Knowledge intake systematically processes external resources (articles, papers, and links) into actionable knowledge by evaluating relevance, choosing a storage location, and routing for application. It uses an intake signal and a three-question framework to decide what to keep and where it belongs.

How This Skill Works

When a link is shared, the system FETCHes content, EVALUATEs using importance criteria, then ROUTE and STORE appropriately (local codebase or meta-infrastructure). It leverages the intake signal, the three questions (Is it worth storing? Where does it apply?

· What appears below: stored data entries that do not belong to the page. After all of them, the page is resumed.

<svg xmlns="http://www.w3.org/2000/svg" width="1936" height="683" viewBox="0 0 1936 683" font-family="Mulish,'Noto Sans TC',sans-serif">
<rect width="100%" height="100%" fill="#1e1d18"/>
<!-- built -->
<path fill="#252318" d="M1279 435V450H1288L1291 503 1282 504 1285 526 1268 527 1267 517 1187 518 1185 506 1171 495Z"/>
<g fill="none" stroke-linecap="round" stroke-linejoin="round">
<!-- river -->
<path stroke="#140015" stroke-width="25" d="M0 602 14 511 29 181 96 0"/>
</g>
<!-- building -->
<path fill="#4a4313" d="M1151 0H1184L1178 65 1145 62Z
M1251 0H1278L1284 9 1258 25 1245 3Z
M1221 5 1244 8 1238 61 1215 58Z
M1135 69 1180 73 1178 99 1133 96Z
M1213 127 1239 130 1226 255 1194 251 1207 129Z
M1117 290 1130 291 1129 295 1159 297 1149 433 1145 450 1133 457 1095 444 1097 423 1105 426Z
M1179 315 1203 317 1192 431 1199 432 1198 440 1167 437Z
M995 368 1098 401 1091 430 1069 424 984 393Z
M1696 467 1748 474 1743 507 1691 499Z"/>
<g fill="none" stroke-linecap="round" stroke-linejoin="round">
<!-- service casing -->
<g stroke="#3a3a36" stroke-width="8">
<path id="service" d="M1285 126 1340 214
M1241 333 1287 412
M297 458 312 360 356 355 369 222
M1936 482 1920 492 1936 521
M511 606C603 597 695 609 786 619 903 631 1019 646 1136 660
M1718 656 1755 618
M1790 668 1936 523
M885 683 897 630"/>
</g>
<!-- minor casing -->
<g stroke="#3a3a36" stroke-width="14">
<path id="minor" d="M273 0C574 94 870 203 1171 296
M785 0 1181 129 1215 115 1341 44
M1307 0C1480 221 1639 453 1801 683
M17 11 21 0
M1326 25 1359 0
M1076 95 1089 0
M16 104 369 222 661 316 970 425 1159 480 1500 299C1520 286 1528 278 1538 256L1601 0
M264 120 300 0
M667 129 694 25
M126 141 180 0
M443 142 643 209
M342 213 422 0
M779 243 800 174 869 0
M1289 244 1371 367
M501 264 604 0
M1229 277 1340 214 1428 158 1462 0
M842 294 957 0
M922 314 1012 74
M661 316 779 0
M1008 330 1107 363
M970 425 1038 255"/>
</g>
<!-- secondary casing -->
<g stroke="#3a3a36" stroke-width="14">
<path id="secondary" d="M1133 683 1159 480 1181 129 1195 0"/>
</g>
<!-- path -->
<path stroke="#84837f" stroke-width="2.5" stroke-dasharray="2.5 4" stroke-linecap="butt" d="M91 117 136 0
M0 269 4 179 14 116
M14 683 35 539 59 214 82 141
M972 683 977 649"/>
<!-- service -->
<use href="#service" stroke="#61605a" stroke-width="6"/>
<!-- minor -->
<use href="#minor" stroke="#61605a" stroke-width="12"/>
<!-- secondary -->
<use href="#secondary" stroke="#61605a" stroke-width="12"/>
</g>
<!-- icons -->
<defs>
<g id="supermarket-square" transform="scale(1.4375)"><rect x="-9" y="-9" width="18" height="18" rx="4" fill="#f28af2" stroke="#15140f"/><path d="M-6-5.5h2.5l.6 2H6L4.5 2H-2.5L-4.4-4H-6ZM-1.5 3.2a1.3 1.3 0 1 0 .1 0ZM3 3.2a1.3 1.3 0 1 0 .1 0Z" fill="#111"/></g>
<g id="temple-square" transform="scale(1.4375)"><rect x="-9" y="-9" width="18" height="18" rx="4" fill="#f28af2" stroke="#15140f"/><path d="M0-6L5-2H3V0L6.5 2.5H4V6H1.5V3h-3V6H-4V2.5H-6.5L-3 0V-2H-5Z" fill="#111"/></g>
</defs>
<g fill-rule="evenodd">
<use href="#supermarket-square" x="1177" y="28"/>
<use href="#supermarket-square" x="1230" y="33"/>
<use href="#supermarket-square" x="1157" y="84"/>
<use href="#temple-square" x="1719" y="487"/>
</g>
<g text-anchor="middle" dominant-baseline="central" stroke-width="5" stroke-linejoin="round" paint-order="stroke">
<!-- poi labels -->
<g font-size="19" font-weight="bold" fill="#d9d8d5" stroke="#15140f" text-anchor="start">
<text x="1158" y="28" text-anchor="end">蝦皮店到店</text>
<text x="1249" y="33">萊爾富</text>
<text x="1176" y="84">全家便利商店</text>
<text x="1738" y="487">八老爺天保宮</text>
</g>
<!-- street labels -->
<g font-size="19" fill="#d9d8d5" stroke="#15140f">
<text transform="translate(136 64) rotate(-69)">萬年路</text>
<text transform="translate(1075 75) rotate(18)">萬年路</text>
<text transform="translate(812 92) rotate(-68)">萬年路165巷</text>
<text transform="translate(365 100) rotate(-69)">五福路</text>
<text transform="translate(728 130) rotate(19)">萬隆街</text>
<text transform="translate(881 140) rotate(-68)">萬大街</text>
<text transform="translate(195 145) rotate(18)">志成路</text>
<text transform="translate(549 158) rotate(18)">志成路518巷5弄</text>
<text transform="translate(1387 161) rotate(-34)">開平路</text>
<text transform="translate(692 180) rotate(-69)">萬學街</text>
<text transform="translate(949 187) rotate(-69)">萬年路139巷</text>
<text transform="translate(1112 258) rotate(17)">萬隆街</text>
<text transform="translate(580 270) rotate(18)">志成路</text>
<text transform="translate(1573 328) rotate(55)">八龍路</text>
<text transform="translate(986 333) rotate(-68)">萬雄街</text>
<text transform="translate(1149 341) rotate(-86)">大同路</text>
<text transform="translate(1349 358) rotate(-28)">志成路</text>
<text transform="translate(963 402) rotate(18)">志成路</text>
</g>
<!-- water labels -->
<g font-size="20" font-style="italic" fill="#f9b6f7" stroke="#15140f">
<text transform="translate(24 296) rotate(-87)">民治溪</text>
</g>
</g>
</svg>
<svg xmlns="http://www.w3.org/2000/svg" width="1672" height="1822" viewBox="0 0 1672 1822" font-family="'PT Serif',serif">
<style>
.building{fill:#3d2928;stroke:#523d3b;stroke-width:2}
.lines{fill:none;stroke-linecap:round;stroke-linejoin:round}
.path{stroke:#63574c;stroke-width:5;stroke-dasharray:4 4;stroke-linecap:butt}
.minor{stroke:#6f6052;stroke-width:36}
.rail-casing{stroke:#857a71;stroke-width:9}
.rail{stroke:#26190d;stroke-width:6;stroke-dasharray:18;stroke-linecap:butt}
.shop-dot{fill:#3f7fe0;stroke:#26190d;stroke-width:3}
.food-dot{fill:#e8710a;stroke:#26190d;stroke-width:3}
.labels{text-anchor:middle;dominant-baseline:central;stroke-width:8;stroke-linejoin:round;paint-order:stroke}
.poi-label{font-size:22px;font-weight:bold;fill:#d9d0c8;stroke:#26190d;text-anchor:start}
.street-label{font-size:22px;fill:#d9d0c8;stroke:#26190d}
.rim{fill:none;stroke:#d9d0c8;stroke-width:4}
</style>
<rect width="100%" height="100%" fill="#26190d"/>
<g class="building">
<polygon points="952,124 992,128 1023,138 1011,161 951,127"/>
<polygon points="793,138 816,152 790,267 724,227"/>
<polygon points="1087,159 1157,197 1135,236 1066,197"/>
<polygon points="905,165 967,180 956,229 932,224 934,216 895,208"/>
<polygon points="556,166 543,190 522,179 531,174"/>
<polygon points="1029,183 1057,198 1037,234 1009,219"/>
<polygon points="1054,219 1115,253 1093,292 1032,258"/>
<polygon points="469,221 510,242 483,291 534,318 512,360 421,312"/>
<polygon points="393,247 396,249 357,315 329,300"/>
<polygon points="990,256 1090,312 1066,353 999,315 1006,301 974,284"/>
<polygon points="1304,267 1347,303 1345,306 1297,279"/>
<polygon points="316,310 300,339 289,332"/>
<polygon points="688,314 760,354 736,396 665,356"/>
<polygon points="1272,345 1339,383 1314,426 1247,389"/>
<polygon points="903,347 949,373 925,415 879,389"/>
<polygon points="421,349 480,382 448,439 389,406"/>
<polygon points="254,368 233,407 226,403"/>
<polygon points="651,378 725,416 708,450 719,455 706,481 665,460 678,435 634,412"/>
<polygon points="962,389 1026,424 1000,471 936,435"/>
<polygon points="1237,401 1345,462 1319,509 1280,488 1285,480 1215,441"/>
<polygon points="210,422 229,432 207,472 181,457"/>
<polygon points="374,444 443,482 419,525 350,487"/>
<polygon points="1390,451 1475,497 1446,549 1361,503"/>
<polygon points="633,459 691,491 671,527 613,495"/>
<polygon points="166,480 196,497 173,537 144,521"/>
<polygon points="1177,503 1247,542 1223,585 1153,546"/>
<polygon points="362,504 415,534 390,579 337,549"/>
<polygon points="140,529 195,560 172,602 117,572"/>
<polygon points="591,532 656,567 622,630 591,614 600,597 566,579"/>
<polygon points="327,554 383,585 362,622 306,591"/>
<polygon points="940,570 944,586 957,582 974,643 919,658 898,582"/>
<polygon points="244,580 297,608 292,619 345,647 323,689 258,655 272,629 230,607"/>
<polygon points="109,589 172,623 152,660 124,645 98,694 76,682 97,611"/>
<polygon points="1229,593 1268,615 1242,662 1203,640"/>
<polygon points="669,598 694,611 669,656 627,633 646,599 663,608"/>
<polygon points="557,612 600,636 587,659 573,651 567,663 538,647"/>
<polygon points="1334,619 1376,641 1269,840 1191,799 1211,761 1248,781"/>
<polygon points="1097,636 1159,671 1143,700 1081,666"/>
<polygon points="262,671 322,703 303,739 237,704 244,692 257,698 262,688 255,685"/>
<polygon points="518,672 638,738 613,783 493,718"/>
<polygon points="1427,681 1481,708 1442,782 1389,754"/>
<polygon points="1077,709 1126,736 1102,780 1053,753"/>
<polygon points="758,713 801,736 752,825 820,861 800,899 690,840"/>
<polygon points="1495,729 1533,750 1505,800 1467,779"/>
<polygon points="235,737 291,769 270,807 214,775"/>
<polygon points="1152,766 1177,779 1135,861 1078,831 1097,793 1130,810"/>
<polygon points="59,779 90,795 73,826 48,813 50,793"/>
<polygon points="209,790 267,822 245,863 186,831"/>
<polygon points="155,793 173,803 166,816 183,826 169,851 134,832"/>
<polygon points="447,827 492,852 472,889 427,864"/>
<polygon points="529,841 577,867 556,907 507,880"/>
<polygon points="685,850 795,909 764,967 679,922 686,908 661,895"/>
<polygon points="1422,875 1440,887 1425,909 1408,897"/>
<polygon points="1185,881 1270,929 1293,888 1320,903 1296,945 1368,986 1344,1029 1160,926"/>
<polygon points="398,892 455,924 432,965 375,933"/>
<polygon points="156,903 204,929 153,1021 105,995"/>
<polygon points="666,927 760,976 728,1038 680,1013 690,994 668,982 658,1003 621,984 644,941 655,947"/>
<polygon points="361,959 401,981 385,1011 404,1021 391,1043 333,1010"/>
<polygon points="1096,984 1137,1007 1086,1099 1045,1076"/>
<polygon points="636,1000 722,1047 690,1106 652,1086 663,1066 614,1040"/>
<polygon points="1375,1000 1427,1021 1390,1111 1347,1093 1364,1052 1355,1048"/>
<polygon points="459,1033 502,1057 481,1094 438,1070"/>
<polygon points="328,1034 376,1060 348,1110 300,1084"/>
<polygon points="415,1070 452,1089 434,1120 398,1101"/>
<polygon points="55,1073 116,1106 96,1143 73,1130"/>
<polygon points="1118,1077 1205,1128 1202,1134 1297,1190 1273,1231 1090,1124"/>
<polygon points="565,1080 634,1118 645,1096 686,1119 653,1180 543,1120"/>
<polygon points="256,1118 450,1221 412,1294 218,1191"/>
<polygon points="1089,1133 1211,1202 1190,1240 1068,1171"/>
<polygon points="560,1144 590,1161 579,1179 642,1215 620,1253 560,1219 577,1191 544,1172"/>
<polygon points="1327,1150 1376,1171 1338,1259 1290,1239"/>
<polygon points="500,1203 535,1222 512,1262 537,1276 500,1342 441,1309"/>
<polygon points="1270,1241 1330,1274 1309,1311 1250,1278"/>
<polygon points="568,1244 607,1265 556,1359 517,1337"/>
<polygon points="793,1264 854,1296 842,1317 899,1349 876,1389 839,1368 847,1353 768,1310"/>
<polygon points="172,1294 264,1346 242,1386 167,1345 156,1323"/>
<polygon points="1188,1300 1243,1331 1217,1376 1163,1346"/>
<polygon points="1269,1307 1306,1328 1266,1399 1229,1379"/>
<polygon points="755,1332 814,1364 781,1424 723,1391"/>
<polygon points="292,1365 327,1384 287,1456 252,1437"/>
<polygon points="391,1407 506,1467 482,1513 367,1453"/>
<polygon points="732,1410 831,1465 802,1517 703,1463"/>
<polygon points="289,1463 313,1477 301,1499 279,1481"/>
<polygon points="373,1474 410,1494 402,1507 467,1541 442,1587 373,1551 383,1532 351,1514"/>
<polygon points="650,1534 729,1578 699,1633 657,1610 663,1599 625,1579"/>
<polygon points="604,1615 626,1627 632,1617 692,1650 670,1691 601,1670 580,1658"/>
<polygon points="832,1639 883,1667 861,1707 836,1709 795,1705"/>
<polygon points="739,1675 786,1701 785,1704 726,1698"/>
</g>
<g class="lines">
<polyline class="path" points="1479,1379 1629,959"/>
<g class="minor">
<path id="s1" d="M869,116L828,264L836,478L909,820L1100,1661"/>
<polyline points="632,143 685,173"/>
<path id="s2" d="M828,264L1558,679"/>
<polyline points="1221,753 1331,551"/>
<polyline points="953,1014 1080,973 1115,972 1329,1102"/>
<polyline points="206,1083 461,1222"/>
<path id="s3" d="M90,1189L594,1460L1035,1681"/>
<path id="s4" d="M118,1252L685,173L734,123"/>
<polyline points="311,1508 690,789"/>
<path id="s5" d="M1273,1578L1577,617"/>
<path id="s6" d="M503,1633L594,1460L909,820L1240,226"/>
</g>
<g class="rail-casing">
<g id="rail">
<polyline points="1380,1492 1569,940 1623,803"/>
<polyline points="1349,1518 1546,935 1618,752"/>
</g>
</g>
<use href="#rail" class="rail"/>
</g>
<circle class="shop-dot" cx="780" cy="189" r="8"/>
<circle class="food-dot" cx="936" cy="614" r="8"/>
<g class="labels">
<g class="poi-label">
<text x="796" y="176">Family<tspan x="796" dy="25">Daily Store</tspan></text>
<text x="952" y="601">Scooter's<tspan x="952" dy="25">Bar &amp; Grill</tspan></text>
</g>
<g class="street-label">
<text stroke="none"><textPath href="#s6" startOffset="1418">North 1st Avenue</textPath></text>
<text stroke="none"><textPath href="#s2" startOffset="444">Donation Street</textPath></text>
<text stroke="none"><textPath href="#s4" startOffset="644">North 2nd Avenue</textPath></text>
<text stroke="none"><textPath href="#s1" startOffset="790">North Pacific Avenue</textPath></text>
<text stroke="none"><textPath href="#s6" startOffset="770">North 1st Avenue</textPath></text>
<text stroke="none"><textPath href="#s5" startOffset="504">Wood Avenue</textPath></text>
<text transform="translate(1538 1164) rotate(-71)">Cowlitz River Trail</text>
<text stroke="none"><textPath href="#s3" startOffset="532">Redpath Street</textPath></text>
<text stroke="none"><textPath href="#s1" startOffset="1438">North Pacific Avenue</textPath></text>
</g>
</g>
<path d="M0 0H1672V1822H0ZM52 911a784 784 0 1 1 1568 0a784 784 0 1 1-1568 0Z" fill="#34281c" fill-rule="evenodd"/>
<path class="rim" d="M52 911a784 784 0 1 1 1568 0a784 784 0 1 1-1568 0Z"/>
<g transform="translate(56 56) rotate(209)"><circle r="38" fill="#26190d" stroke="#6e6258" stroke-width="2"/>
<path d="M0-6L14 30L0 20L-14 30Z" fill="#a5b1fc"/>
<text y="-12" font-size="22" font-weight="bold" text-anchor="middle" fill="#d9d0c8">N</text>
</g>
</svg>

What does it displace?) and the Marginal Value Filter to maintain a clean knowledge base.

When to Use It

  • A user shares an article, blog post, or paper for evaluation.
  • Ingesting information into a structured memory palace for long-term use.
  • Guiding knowledge curation when updating the knowledge base with external resources.
  • Pruning outdated or redundant external knowledge by identifying displacements.
  • Routing resource-derived insights to the appropriate storage (local codebase or meta-infrastructure) for future application.

Quick Start

  1. Step 1: FETCH – Retrieve and parse the content
  2. Step 2: EVALUATE – Apply importance criteria
  3. Step 3: ROUTE & STORE – Decide storage location and apply routing

Best Practices

  • Define clear evaluation criteria (Is it worth storing, relevance, and signal-to-noise).
  • Capture source lineage and verification (link back to origin and authors).
  • Apply the Three-Step Filter and Marginal Value Filter to minimize pollution.
  • Decide storage location before committing (local codebase vs meta-infrastructure) and store in a consistent schema.
  • Regularly prune obsolete knowledge and update routings to reflect new insights.

Example Use Cases

  • A colleague shares a research paper; intake evaluates its relevance and stores a structured summary in the knowledge base, routing it to policy updates.
  • An API documentation link is evaluated and stored as code-ready notes in the local codebase for future integration work.
  • An industry blog post on performance optimization is added to the knowledge garden with tags for easy retrieval.
  • A standards document is routed to meta-infrastructure to inform platform rules and governance.
  • A duplicate or outdated resource is detected and deduplicated, preventing clutter.